1739-01-25, de Voltaire [François Marie Arouet] à Charles Augustin Feriol, comte d'Argental.

Mon cher amy, je travaille le jour à Zulime, et le soir je revois mon petit procez avec l'honnête homme Desfontaines.

Vous savez de quoy il est question àprésent. Vous avez vu ma lettre à mr Heraut. Il n'y a plus qu'un mot qui serve mr de Maynieres, peut il vous dire tout net ce que j'ay à espérer de mr Heraut? Un outrage pareil toléré par la magistrature est un affront éternel aux belles lettres; une réparation convenable feroit honeur au ministère.

Encor une fois je n'ay rien à craindre si mr Heraut me favorise, les calomnies de Desf. sont prouvées papier sur table. Le préservatif ne peut m'être imputé. J'ay preuve par écrit qu'il n'est pas de moy. L'épitre sur l'envie est imprimée avec aprobation; personne n'y est nommé. Qu'il me donne comme auteur des lettres ph. je défie Satan d'en donner des preuves, je défie Belsebut d'en donner (car comment me prouver ce que je n'ay point fait?) Sur L'Epitre à Uranie, J'affronterois le tribunal de Minos.

Pourvu que mr Heraut ne me fasse point venir à Paris et qu'un juge de Vassy ou de Chaumon soit délégué pour recevoir mes réponses, attendu ma maladie, je suis content.

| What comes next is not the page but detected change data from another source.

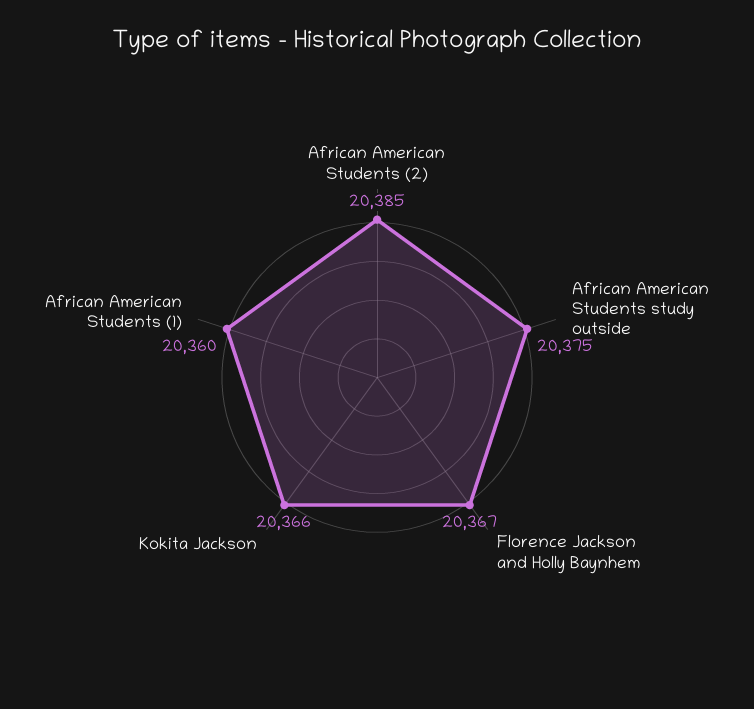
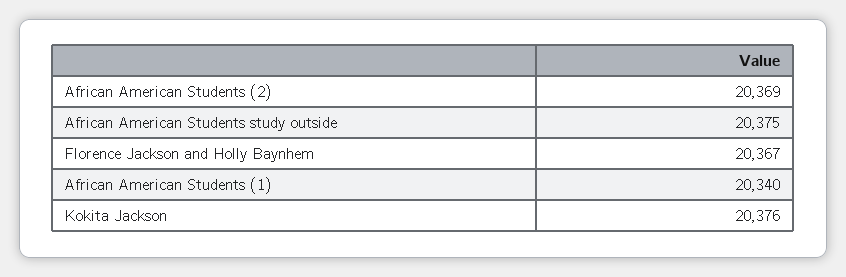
  {
-   "African American Students (2)": 20385,
+   "African American Students (2)": 20369,
    "African American Students study outside": 20375,
    "Florence Jackson and Holly Baynhem": 20367,
-   "Kokita Jackson": 20366,
+   "Kokita Jackson": 20376,
-   "African American Students (1)": 20360
+   "African American Students (1)": 20340
  }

Je vous prie seulement de mander sur le champ par un Savoyard à Begon, ou à Moussinot, si je dois me désister dans les 24 heures pour faire agir sans frais le procureur du roy; quand je dis moy, je dis moy ou ceux qui présenteront requête; car si requête n'est présentée au nom de Procope, ou d'Andry, ou au nom de mes parents, je veux qu'elle le soit en mon nom. Oh parbleu j'en auray raison ou j'y brûleray mes livres. Adieu cher ange de Voltaire et de Zulime.

Mille tendres remercimens à mr de Pondevel.